Knowing your fitness has been more difficult in the past, with testing limited to basic FTP tests and ramp tests. Though these give you an idea of your fitness, they are a very blunt tool. More recently Metabolic Profile Testing has been developed, which means more in-depth insight into your fitness. You don’t just find out what you can do (eg. average power for 20 minutes), you find out how your body makes that power. This is a massive advantage as your training can be much more focussed, bridging the gap specifically targeting how to get your fitness up to the level to match the demands of your event.

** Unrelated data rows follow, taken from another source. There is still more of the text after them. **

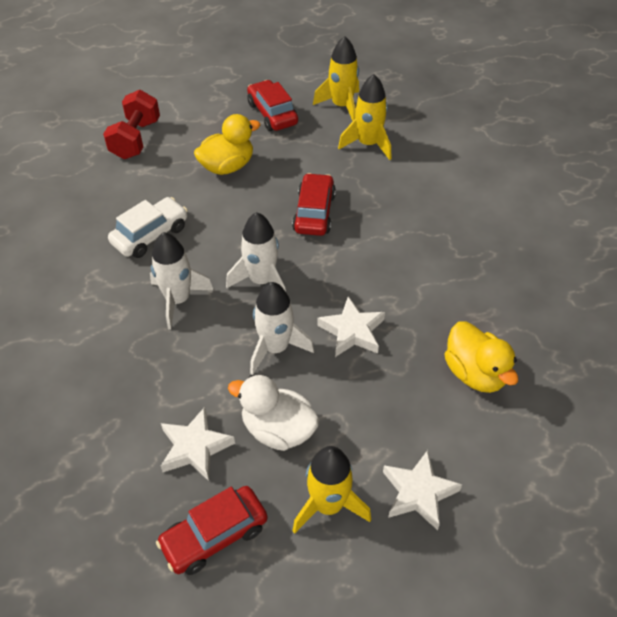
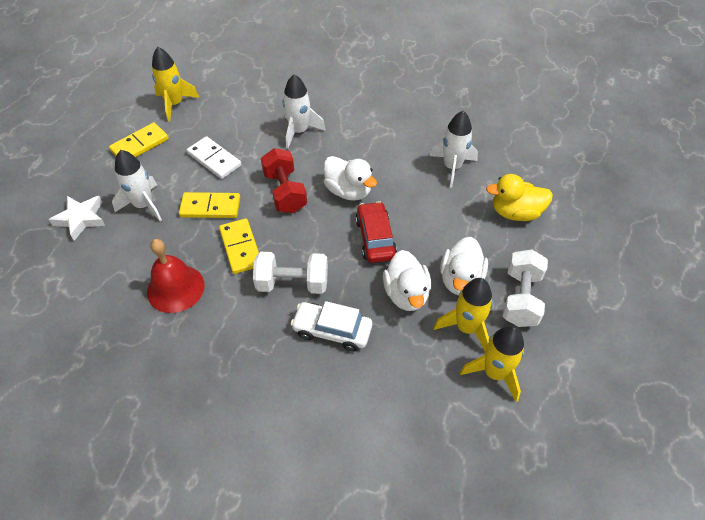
red bell: 0 -> 1
red car: 3 -> 1
white domino: 0 -> 1
white duck: 1 -> 3
white dumbbell: 0 -> 2
white star: 3 -> 1
yellow domino: 0 -> 3
yellow duck: 2 -> 1

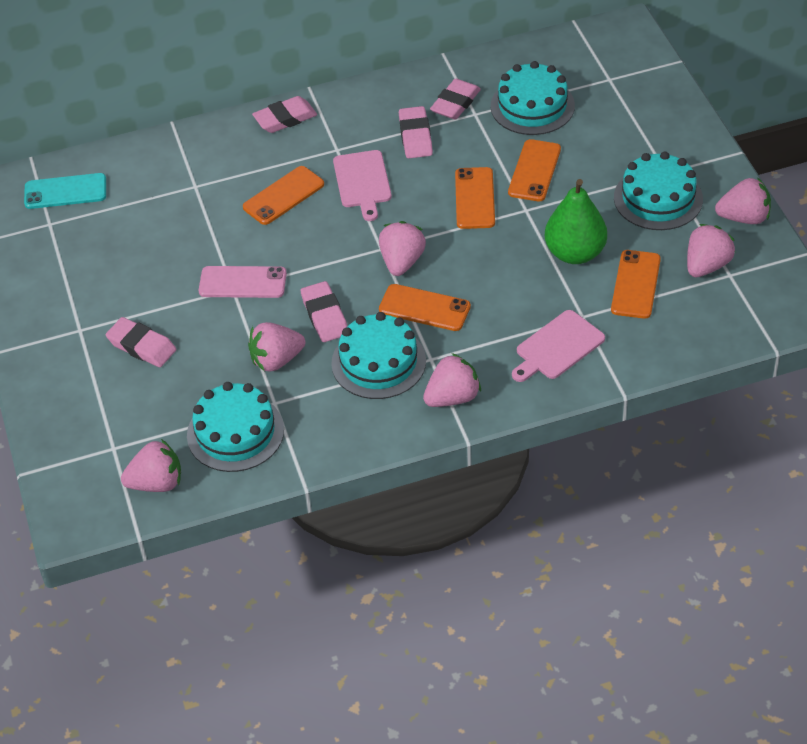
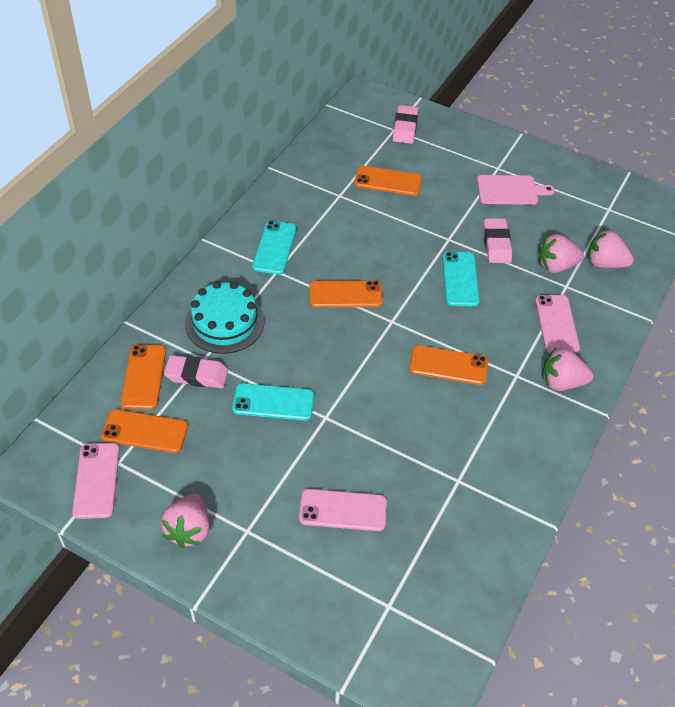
green pear: 1 -> 0
pink cutting board: 2 -> 1
pink eraser: 5 -> 3
pink phone: 1 -> 3
pink strawberry: 6 -> 4
turquoise cake: 4 -> 1
turquoise phone: 1 -> 3

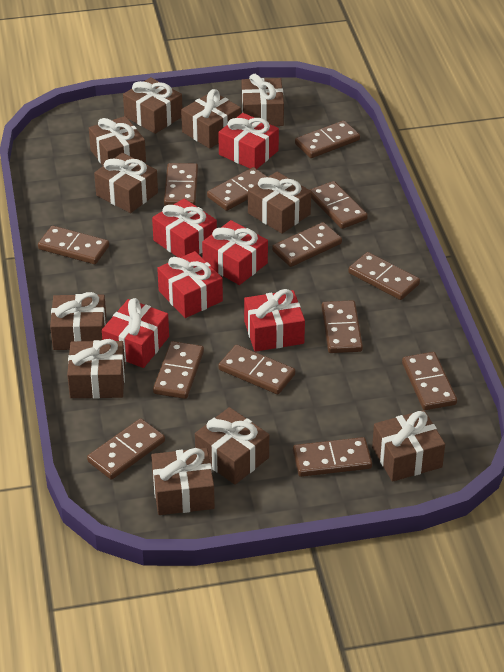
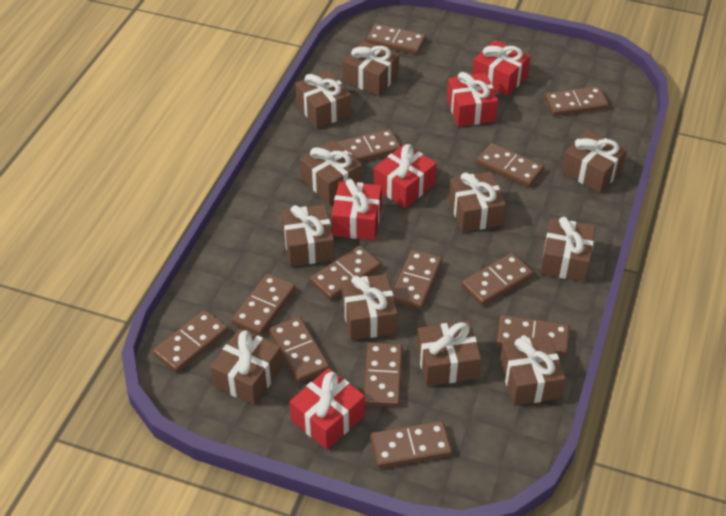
red gift: 6 -> 5

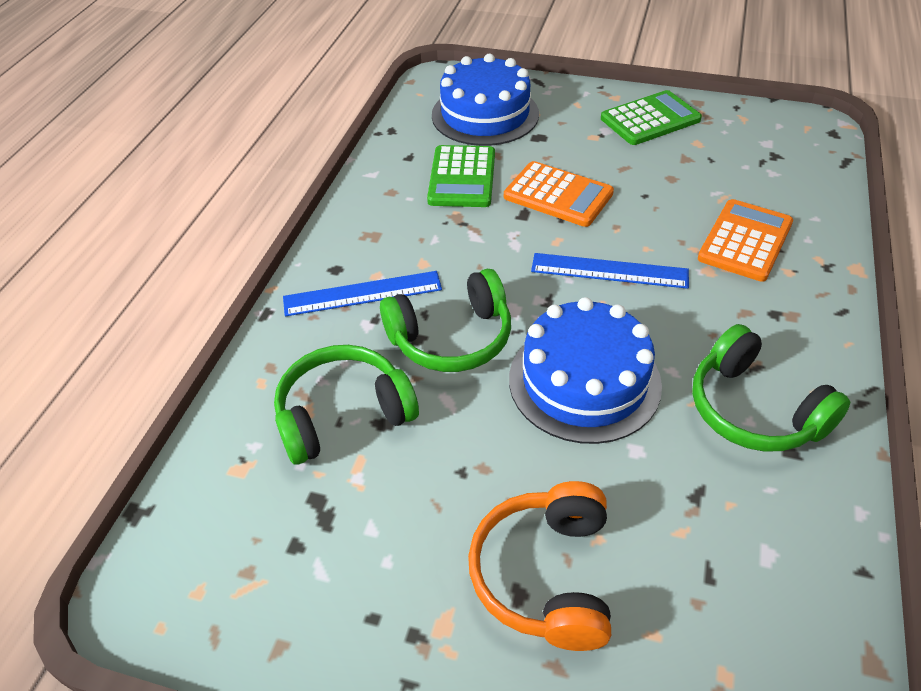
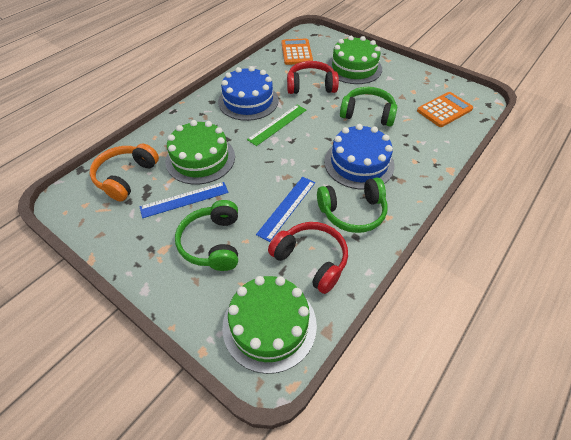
green cake: 0 -> 3
green calculator: 2 -> 0
green ruler: 0 -> 1
red headphones: 0 -> 2

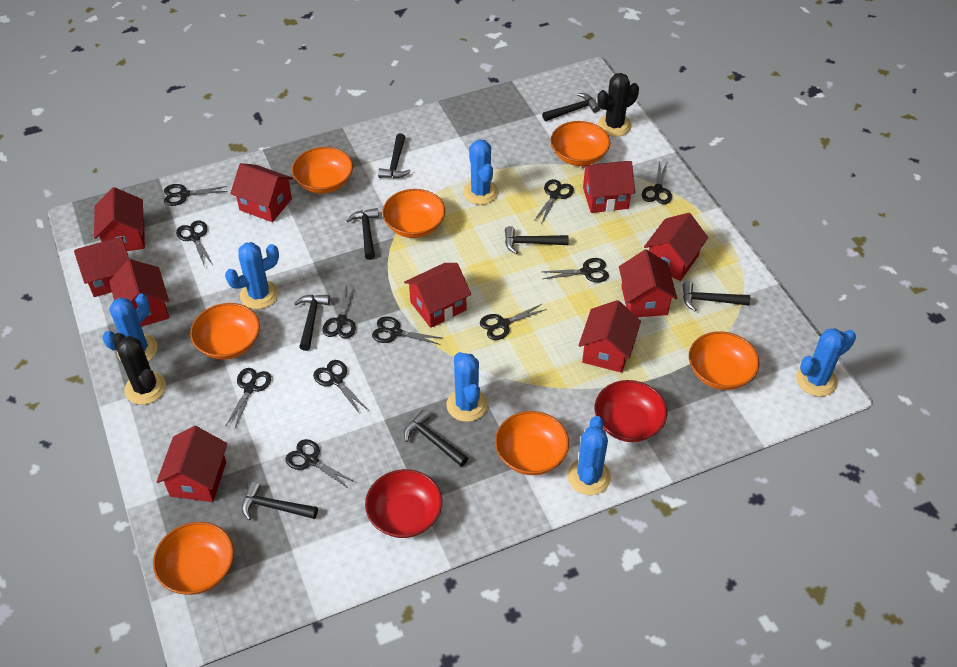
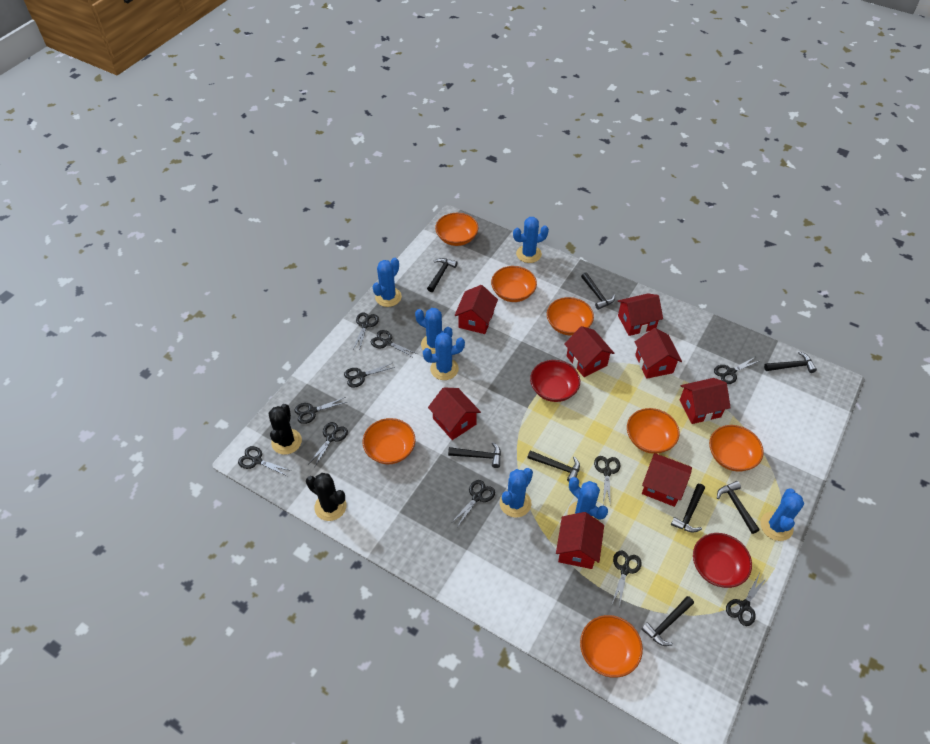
blue cactus: 6 -> 7
red house: 10 -> 8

Build your plan around the elements that will best adapt your physiology to that of the event demands. This process makes for very focussed training, which is very time efficient.

Summary

For me, it’s about getting the fundamentals right first. Start building consistency over time and be patient. Keep a close eye on your intensity distribution and make sure you are both recovering well and keeping the rest of your life in balance. That is what gets you training sustainably and therefore get the BIG gains that come from training well week in week out, month in month our, year after year.